Hari Madhab Mukhopadhyay (3 April 1941 – 17 March 2025) was a distinguished theatre personality from Balurghat, West Bengal, India. He was an actor, playwright, theatre director, organiser, and by profession a professor. He was the founder of the Balurghat-based theatre group Tritirtha.

In addition to receiving the Best Actor and Best Producer awards from the West Bengal Natya Akademi, he was awarded the Sangeet Natak Akademi Award in 2007 for his work as a theatre director. In 2026, he was posthumously honoured with the Padma Shri.

==Early life and education==
Hari Madhab Mukhopadhyay was born in Balurghat, in present-day South Dinajpur district of West Bengal, then part of British India. His father was Nilkantha Mukhopadhyay. From an early age, he developed a deep attraction towards theatre. In 1956, he formed a theatre group named Taruntirtha in Balurghat.

After completing school, he moved to Kolkata for college education and regularly attended theatre performances across the city during his student years.

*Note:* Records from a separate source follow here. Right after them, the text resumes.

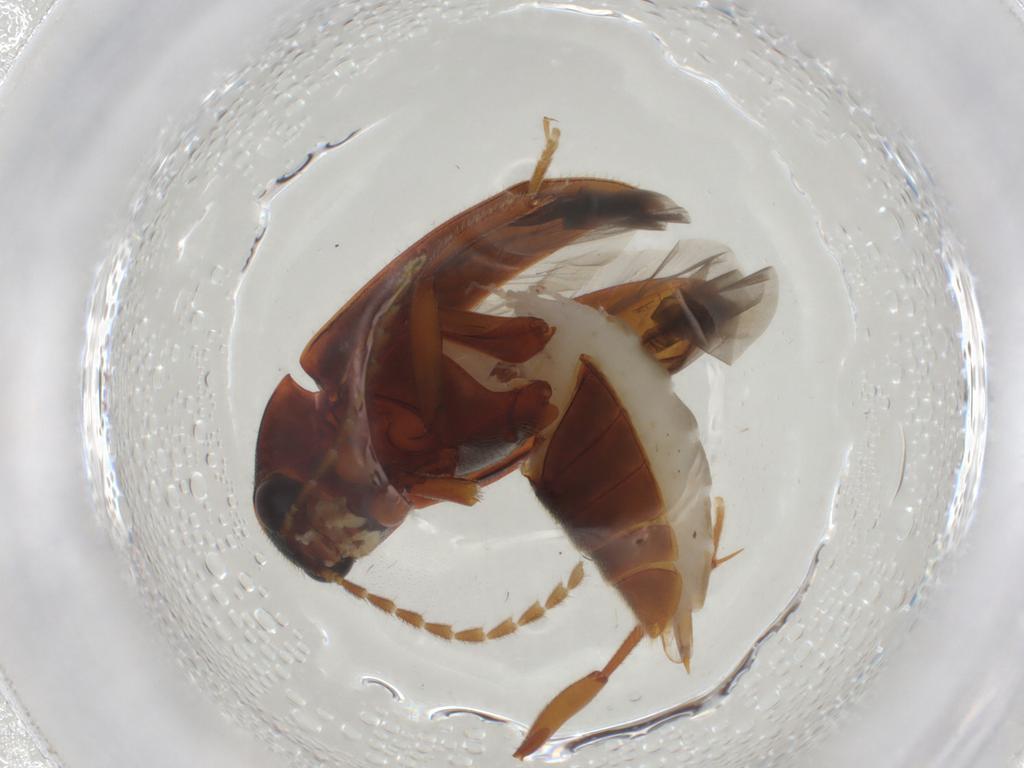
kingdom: Animalia
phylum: Arthropoda
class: Insecta
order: Coleoptera
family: Ptilodactylidae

He received training in theatre under directors Jagmohan Majumdar and Ajitesh Bandopadhyay, among others. He remained associated with the Howrah-based theatre group 'Natnatyam' for three years.

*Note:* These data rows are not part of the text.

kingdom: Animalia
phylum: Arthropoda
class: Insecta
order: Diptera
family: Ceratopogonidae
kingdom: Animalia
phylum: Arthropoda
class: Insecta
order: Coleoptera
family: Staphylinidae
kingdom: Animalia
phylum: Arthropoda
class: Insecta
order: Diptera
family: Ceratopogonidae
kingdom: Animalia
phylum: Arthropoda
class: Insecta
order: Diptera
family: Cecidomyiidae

During this period, he earned a postgraduate degree in commerce from the University of Calcutta. Drawn back by his commitment to theatre, he returned to Balurghat and joined Balurghat College as a professor in 1967.

==Theatrical career==
Due to his deep love for theatre, he remained actively involved in both professional and amateur theatre alongside his academic career. In 1969, he founded the theatre group Tritirtha in Balurghat. Up to 2008, a total of 58 plays were staged under his production and direction, including Tin Bigyani, Jal, Galileo and Debangshi.

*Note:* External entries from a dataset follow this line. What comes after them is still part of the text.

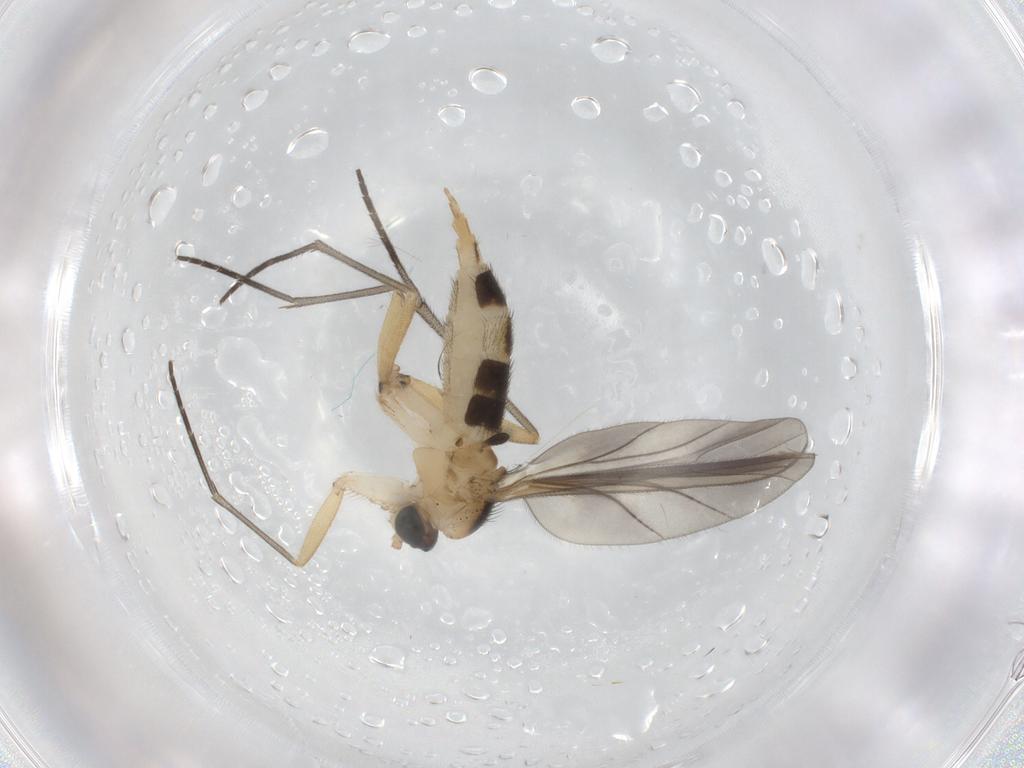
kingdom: Animalia
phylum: Arthropoda
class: Insecta
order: Diptera
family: Sciaridae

As a fully dedicated theatre practitioner, he worked not only as an actor and director, but also took on responsibilities such as narrator, composer, lighting designer, costume designer, and set designer. He is regarded as the guiding force behind the “theatre movement” of Balurghat.

Altogether, he wrote nearly sixty plays, including short plays, one-act plays, and full-length productions. His last acting performance was in 2017 in the Rajbanshi-language production of Raktakarabi. His final directorial work was Banduk in 2018. Although his thoughts on theatre remained vibrant, declining health prevented further active involvement. He spent his retirement maintaining close contact with his colleagues from Tritirtha.

===Plays written===
Among several others, these are the plays he wrote.

| Title | Notes |
|---|---|
| Dosh Putul | one of his first two plays; based on a story by Agatha Christie |
| Bahvarambha | one of his first two plays; based on a story by Anton Chekhov |
| Shishupal |  |
| Aniket |  |
| Bichhan |  |
| Kharij |  |
| Matritantrik |  |
| Nikat Ganga |  |
| Debangshi | 1983 |
| Khīrer Putul |  |
| Chouryagatha |  |

===Plays directed and performed===
Among several others, these are the plays directed and performed by him.

| Title | Notes |
|---|---|
| Pap o Papi |  |
| Akkel Selami |  |
| Bondi Bir |  |
| Chhera Kagojer Jhuri |  |
| Pakhir Basa |  |
| Natyakarer Sandhane Chhoti Charitra |  |
| Rajanigandha |  |
| Char Prahar |  |
| Chhayanayika |  |
| Putul Khela |  |
| Brishti Brishti |  |
| Bishay June |  |
| Chhutir Khela |  |
| Tin Bigyani |  |
| Jal | 1980 |
| Bichhan | 1985 (Hindi play) |
| Chirakumar Sabha |  |
| Debigirjan |  |
| Mantrashakti |  |

==Awards and honours==
- In 1977, he received the Dishari Award for producing and directing Debigirjan by Bijon Bhattacharya;
- The Government of West Bengal's Department of Information and Cultural Affairs awarded his play Debangshi as Best Production;
- In 2007, he was awarded the Sangeet Natak Akademi Award for theatre direction by the Sangeet Natak Akademi;
- In 2019, Raiganj University conferred upon him an honorary D.Litt. degree;
- In 2026, he was posthumously honoured with the Padma Shri.